- [Exercise aim] Reproduce, word for word, the lines of text that accompany each of the records below, omitting the pictures from your answer.

————

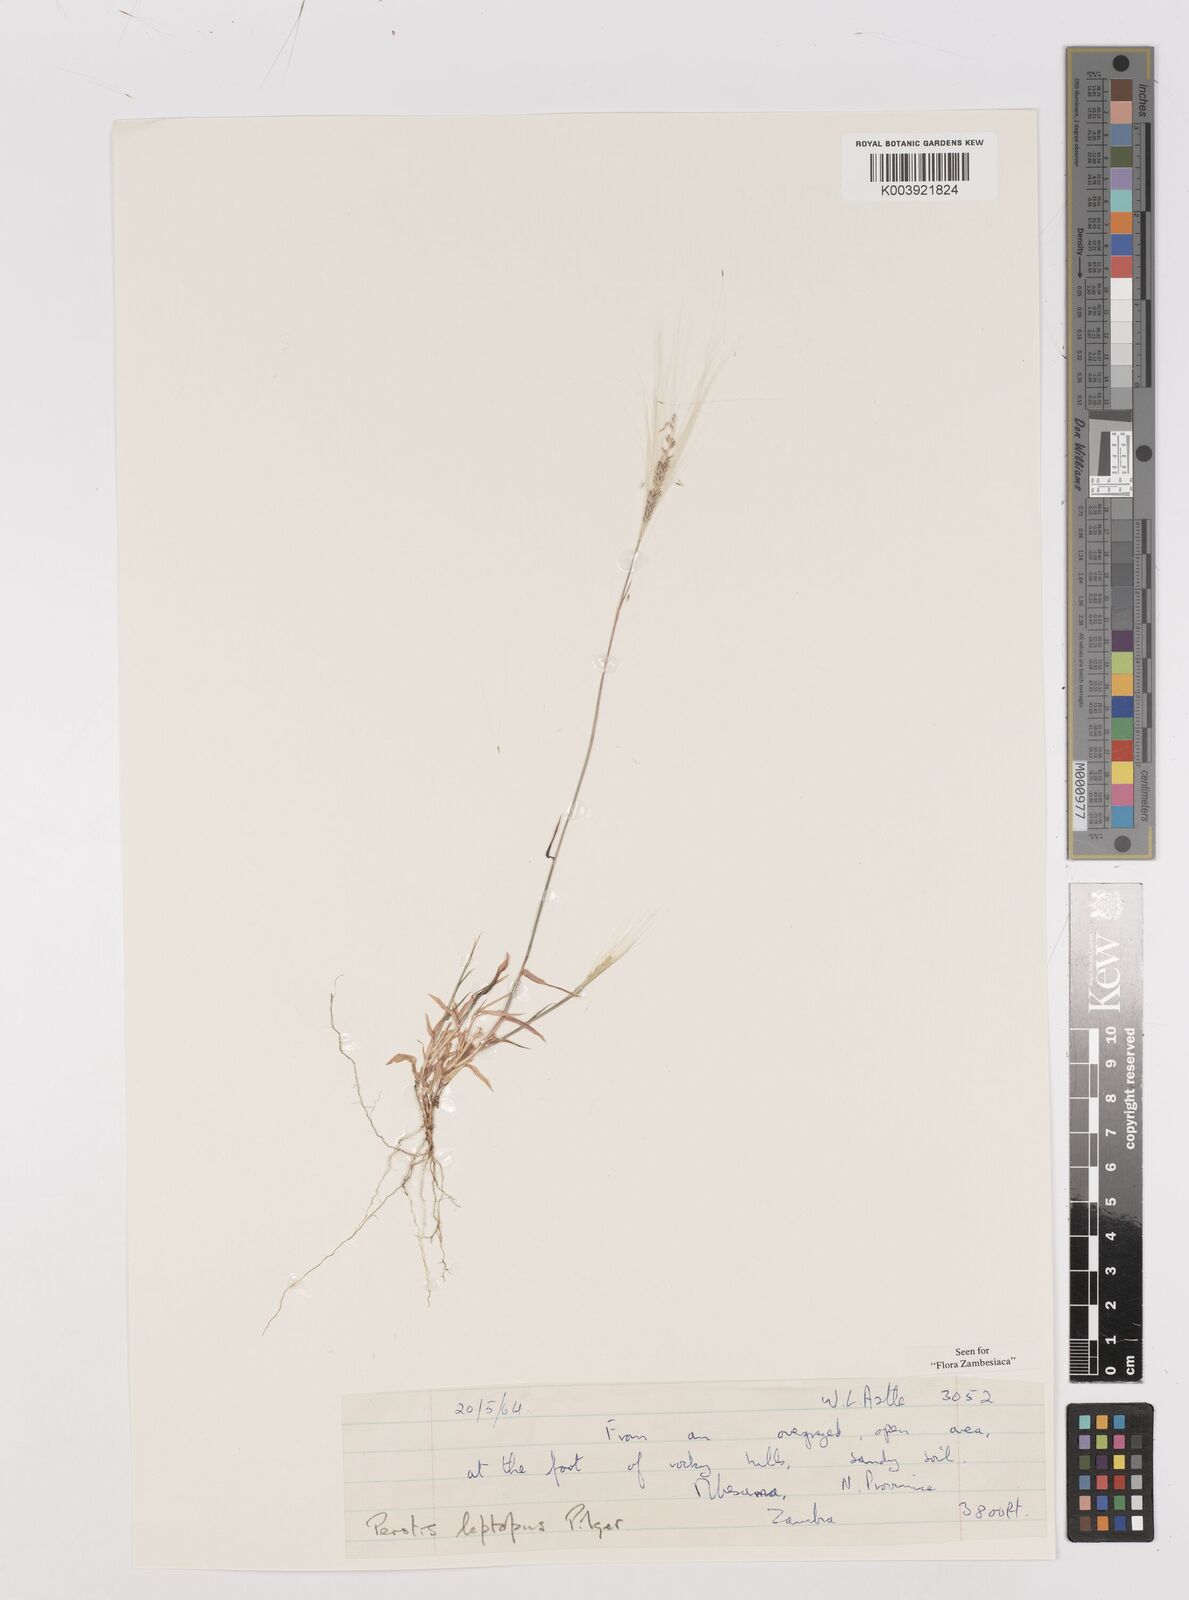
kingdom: Plantae
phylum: Tracheophyta
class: Liliopsida
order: Poales
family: Poaceae
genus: Perotis
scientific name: Perotis leptopus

————

- [Full response]
kingdom: Plantae
phylum: Tracheophyta
class: Liliopsida
order: Poales
family: Poaceae
genus: Perotis
scientific name: Perotis leptopus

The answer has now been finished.